■ **TASK DATA**:

______

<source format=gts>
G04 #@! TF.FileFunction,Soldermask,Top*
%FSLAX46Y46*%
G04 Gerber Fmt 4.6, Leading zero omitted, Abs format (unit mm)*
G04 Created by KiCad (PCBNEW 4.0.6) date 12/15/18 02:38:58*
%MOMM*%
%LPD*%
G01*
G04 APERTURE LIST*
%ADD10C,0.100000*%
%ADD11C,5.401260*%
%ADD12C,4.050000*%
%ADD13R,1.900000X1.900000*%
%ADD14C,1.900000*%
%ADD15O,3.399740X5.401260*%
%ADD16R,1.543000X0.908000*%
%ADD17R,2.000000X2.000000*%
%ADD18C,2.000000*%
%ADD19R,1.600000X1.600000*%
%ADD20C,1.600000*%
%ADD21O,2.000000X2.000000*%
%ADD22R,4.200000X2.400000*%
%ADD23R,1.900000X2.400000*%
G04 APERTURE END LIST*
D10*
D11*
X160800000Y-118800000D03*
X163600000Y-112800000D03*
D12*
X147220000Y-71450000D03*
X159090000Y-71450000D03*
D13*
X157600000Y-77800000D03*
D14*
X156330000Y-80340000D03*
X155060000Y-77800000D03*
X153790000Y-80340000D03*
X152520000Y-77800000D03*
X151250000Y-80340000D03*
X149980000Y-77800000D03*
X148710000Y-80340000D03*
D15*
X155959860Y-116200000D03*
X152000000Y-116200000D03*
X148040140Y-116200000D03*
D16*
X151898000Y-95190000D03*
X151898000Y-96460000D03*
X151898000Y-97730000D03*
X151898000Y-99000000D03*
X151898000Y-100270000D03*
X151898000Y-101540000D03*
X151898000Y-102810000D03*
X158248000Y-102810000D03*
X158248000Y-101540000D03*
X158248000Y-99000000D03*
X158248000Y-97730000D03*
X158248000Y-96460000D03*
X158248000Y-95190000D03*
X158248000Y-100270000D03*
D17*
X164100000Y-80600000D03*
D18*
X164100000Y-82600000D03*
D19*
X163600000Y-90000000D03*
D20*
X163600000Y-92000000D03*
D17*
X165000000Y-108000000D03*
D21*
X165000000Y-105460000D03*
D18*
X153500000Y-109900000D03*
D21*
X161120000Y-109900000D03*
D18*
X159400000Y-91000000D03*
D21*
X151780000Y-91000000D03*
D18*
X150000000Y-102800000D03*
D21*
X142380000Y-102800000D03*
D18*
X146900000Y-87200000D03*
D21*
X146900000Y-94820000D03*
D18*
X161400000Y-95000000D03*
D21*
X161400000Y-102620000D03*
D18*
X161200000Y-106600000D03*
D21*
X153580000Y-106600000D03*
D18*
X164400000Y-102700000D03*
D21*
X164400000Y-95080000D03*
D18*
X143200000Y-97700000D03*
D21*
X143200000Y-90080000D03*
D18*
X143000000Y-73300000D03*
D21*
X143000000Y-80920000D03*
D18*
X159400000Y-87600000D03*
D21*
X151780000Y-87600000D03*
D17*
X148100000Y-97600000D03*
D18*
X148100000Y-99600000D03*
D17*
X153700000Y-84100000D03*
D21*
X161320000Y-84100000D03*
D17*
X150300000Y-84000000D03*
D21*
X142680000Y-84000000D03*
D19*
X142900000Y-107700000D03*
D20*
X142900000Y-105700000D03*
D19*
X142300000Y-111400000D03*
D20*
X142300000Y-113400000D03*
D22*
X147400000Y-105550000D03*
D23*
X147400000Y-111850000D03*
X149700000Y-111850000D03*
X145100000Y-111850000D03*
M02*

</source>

______

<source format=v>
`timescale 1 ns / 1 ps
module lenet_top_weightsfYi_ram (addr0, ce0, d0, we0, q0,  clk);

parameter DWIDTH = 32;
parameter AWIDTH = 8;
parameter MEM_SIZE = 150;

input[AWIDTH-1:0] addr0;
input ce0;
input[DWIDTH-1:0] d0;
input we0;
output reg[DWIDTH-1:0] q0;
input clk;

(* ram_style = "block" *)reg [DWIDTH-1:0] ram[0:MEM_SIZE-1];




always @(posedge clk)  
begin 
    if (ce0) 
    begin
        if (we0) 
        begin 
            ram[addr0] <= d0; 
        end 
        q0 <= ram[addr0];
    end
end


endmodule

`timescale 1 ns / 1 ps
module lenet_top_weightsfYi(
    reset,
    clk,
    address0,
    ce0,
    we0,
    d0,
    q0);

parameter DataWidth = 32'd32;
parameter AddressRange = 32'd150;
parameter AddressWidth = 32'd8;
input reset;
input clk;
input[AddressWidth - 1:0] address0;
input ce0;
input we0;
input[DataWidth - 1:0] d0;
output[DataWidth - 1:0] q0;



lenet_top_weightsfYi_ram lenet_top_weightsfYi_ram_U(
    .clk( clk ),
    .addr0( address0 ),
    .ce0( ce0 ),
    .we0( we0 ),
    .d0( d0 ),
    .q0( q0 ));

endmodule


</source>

______

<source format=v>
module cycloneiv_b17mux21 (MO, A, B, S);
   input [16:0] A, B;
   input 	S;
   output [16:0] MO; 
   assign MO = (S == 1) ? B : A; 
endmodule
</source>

______

■ **PROBLEM DESCRIPTION**:
All lines holding the word "output" must be found in the listing and copied.

■ **RESPONSE**:
output reg[DWIDTH-1:0] q0;
output[DataWidth - 1:0] q0;
   output [16:0] MO; 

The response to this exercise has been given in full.